Instruction 1: Please collect every line of the entries that contains the string "highlighted", treating uppercase and lowercase as different.

Page MenuHomePhabricator

RDF output of an entity loads all referenced entities, it shouldn't
Closed, DuplicatePublic

Description

Found in T243915, For example, RDF output of Q7251, loads 252 other entities called from Wikibase\Rdf\RdfBuilder::resolveMentionedEntities. This wouldn't scale, most of the time responding for RDF is being spent on loading those, not to mention the huge memory footprint caused by it. the entities are in ExternalStorage, so loading can't be batched (due to the nature of ES using consistent hashing), the I/O needed for it is wild while it doesn't need all of the other entities, it only needs labels, property info, and statements like "formatter url" that can be also put in some cache here and there. After talking to devs and PM, it doesn't seem to be intentional.

Event Timeline

Lucas_Werkmeister_WMDE renamed this task from RDF output of an entity loads all of refrecned entities, it shouldn't to RDF output of an entity loads all referenced entities, it shouldn't .Jan 30 2020, 11:50 AM

the entities are in ExternalStorage

One note about that, these are likely retrieve from wan cache not actually external storage.

the entities are in ExternalStorage

One note about that, these are likely retrieve from wan cache not actually external storage.

Yeah and that's not great either, it just moves the problem from one part of the infrastructure to another part. Network, bandwidth, IO and other things are still pretty high.

So I did a quick check on this on my volunteer capacity. It looks really interesting. If you remove $this->mentionedEntityTracker->entityReferenceMentioned from EntityIdRdfBuilder::addValue(), the RDF output stays completely the same (tried it in mwdebug in production on Q7251, even the hash is the same) but the time spent to produce it gets cut to 1/20th of it and the memory used to one fifth

I make a patch for this and ask @daniel and @Tpt to take a look. Maybe I'm missing something obvious here.

I also tested it with random string in the URL to bypass varnish.

Instruction 2: In the bug report, how many other entities does the RDF output of Q7251 load?

Data entries:
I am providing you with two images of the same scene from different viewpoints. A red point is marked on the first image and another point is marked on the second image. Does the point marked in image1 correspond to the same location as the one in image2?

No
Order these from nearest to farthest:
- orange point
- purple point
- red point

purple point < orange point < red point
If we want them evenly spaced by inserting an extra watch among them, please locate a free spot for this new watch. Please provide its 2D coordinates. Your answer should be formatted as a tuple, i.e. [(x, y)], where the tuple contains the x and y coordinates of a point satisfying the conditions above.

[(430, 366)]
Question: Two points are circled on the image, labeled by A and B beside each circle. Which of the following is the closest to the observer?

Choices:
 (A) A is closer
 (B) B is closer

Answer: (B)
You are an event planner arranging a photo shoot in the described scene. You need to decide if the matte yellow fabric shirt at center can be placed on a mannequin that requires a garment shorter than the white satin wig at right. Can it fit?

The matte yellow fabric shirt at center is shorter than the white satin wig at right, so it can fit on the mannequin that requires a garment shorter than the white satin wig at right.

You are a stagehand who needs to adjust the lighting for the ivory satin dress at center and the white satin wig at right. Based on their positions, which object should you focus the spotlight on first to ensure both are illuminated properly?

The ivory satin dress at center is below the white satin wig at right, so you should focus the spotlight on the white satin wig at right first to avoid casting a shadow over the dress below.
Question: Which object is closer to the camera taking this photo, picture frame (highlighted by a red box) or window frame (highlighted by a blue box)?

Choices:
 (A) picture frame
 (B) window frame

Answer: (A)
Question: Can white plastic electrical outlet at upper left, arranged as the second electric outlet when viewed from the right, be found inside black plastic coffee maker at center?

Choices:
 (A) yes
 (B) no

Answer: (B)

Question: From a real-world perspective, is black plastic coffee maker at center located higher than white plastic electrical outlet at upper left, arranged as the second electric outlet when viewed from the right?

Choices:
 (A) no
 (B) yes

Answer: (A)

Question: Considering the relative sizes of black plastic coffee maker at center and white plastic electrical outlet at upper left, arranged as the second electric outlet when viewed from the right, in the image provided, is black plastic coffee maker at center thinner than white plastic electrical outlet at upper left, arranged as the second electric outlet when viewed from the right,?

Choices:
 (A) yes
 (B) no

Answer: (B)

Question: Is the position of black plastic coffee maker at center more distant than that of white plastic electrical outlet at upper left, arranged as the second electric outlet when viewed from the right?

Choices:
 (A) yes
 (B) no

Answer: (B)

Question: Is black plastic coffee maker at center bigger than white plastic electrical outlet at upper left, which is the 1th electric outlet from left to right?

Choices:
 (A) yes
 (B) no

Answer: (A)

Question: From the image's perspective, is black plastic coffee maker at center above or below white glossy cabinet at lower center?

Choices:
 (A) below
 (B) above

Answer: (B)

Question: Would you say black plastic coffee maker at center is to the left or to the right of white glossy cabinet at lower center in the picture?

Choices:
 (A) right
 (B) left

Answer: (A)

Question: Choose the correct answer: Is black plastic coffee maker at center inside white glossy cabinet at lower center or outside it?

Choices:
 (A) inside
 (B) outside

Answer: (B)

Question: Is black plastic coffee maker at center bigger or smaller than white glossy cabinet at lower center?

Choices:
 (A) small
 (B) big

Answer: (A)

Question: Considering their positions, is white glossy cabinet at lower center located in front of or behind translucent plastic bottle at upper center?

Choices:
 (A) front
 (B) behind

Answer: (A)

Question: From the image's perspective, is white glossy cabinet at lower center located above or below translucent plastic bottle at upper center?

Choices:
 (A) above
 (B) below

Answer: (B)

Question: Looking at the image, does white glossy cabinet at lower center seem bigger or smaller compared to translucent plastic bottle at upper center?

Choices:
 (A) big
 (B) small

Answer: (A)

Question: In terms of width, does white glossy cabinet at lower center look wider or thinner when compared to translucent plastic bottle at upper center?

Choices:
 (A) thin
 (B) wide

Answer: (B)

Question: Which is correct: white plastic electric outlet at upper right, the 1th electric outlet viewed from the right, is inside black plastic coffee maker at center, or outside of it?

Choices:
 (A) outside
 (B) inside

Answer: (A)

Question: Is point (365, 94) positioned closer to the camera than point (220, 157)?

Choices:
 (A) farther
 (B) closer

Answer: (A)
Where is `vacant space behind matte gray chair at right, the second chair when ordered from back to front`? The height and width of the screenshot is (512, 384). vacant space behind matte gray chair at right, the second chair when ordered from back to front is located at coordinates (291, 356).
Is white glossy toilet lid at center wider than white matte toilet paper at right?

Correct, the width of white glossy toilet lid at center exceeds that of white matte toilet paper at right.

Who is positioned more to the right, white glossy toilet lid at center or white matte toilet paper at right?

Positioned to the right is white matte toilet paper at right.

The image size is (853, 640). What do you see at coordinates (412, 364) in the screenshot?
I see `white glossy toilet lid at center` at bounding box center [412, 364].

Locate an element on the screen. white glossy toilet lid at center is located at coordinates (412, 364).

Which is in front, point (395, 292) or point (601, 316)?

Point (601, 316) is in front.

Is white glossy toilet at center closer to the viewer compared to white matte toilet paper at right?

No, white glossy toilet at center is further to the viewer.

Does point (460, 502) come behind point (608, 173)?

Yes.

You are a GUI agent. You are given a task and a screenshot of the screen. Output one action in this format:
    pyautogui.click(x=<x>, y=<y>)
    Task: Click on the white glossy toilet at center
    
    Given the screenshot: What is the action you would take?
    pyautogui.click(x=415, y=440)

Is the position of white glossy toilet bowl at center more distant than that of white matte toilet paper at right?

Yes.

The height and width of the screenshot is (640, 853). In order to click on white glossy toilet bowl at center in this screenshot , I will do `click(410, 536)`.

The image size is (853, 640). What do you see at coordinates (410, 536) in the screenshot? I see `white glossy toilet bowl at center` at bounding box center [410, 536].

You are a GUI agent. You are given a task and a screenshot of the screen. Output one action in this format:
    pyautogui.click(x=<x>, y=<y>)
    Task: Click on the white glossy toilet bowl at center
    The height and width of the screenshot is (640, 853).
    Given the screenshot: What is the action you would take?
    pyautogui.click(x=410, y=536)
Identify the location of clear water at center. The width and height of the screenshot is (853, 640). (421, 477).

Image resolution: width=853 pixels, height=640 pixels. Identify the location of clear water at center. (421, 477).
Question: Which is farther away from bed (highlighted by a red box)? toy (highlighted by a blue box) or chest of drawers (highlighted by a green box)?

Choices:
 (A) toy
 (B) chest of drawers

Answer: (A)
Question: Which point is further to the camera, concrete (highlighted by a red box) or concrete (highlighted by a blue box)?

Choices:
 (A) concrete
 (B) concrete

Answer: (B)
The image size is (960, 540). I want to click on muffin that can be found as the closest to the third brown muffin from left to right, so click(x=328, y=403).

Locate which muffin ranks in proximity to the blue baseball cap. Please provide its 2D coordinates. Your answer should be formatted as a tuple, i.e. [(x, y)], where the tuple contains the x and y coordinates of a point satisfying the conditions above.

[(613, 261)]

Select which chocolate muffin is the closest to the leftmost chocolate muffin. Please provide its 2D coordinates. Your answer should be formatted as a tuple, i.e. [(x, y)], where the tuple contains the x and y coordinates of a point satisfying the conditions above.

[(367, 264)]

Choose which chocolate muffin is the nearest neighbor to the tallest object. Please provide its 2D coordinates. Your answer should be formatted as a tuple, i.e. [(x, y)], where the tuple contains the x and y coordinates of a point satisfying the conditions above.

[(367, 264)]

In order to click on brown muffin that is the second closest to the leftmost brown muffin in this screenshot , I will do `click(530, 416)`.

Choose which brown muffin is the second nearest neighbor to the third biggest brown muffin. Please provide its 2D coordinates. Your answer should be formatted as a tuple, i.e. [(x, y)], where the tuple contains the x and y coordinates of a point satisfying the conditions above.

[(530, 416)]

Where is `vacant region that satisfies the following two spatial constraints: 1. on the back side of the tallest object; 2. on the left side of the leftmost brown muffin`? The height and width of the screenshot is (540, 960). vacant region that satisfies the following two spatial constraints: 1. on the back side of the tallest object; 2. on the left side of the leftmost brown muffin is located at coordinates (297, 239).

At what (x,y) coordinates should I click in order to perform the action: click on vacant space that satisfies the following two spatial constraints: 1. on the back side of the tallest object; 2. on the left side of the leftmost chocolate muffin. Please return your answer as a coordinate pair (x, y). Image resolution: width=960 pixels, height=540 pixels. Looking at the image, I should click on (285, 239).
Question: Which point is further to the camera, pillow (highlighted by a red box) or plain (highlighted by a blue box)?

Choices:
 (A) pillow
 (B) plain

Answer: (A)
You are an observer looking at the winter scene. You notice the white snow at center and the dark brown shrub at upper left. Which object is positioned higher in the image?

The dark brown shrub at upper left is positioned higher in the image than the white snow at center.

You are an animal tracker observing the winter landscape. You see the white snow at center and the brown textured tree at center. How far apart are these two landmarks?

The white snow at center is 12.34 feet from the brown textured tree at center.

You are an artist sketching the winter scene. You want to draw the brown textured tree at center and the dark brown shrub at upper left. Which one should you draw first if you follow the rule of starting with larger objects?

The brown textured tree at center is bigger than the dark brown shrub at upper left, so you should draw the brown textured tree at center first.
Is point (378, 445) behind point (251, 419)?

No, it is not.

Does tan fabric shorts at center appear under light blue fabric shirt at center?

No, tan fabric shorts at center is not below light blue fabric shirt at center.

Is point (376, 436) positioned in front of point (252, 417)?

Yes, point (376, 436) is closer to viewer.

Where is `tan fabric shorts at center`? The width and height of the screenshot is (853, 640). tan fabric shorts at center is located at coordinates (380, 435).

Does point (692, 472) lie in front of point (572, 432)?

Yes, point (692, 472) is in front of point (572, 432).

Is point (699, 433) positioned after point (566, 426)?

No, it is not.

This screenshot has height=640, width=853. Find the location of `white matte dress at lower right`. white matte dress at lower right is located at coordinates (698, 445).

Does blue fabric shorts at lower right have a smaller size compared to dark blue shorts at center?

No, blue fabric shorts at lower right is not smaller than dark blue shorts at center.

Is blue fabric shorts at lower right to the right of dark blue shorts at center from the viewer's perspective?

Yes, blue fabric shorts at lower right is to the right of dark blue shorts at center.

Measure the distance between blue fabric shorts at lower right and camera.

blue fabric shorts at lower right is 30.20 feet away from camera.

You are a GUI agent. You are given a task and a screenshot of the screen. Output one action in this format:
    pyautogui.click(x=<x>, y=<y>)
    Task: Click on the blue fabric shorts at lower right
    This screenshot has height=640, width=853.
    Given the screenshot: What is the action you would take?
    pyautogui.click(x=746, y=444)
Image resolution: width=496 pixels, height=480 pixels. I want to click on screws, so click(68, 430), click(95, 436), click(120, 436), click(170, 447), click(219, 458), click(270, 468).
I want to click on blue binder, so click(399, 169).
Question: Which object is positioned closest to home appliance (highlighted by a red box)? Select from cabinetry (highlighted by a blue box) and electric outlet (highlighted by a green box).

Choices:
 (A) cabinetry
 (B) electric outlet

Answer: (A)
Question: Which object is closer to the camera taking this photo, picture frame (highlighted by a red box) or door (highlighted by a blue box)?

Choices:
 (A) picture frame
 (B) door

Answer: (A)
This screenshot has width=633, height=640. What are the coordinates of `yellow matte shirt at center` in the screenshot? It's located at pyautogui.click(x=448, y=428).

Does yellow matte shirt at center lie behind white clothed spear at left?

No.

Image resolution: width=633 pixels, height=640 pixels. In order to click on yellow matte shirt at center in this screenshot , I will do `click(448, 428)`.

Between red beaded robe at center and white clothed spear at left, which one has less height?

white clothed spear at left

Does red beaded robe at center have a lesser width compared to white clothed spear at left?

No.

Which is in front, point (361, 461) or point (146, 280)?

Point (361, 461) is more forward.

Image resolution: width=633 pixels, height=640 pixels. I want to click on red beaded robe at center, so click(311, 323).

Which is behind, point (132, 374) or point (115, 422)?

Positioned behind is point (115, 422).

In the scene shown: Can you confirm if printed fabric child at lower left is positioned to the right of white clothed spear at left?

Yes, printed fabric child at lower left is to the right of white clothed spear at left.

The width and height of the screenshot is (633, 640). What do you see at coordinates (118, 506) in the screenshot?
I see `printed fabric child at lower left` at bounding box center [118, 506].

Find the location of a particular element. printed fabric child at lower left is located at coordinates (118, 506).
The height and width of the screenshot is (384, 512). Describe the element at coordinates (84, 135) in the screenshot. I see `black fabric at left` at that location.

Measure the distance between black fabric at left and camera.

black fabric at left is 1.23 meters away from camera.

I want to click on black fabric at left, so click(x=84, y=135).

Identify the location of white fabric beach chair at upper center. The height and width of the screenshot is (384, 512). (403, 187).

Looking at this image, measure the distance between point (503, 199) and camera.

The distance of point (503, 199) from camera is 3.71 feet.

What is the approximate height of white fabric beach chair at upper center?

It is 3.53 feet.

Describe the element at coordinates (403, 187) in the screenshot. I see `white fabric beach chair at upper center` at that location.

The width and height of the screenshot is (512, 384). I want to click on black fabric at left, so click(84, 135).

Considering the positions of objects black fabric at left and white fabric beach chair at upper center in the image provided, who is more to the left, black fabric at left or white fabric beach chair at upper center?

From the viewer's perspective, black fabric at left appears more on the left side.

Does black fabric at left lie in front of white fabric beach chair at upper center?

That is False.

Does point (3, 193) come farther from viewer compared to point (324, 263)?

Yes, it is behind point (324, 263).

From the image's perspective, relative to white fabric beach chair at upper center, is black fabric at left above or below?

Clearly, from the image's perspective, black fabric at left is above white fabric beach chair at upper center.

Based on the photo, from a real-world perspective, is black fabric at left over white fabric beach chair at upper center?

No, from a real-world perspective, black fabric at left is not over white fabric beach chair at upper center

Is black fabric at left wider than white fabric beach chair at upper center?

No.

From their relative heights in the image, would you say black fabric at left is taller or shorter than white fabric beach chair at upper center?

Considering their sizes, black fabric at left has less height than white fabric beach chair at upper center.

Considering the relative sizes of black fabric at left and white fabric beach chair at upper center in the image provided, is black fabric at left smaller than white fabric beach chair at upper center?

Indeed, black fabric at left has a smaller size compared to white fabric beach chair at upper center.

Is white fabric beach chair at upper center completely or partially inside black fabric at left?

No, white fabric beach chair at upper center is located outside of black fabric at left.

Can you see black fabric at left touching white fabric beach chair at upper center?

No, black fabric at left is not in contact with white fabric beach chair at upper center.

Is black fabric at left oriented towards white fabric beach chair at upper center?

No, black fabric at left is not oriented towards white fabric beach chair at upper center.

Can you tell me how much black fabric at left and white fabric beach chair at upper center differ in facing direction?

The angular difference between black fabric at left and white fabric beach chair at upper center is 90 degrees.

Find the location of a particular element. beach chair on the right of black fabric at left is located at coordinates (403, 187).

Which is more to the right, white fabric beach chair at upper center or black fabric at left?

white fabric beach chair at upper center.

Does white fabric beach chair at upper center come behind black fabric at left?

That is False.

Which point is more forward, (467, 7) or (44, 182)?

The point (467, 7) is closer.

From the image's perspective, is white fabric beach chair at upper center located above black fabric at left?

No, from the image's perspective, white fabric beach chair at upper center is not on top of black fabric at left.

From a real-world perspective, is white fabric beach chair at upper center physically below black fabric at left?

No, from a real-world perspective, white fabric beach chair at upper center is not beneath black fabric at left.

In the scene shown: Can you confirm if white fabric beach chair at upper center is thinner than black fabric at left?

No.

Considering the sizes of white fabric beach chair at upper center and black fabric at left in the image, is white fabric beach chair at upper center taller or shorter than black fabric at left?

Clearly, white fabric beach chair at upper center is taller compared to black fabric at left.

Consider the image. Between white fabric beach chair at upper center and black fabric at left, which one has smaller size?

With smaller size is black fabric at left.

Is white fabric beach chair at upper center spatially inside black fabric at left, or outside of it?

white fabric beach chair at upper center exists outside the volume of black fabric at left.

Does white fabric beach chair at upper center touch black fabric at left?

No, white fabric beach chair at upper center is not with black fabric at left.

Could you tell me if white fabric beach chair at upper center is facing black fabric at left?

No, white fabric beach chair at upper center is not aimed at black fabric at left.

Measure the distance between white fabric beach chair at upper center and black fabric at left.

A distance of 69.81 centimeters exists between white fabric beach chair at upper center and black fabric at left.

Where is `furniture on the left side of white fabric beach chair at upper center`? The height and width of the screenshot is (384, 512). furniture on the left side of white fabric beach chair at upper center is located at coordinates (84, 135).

Worked solution 1:
Question: Which object is closer to the camera taking this photo, picture frame (highlighted by a red box) or window frame (highlighted by a blue box)?
Question: Which is farther away from bed (highlighted by a red box)? toy (highlighted by a blue box) or chest of drawers (highlighted by a green box)?
Question: Which point is further to the camera, concrete (highlighted by a red box) or concrete (highlighted by a blue box)?
Question: Which point is further to the camera, pillow (highlighted by a red box) or plain (highlighted by a blue box)?
Question: Which object is positioned closest to home appliance (highlighted by a red box)? Select from cabinetry (highlighted by a blue box) and electric outlet (highlighted by a green box).
Question: Which object is closer to the camera taking this photo, picture frame (highlighted by a red box) or door (highlighted by a blue box)?

Worked solution 2: 252 other entities.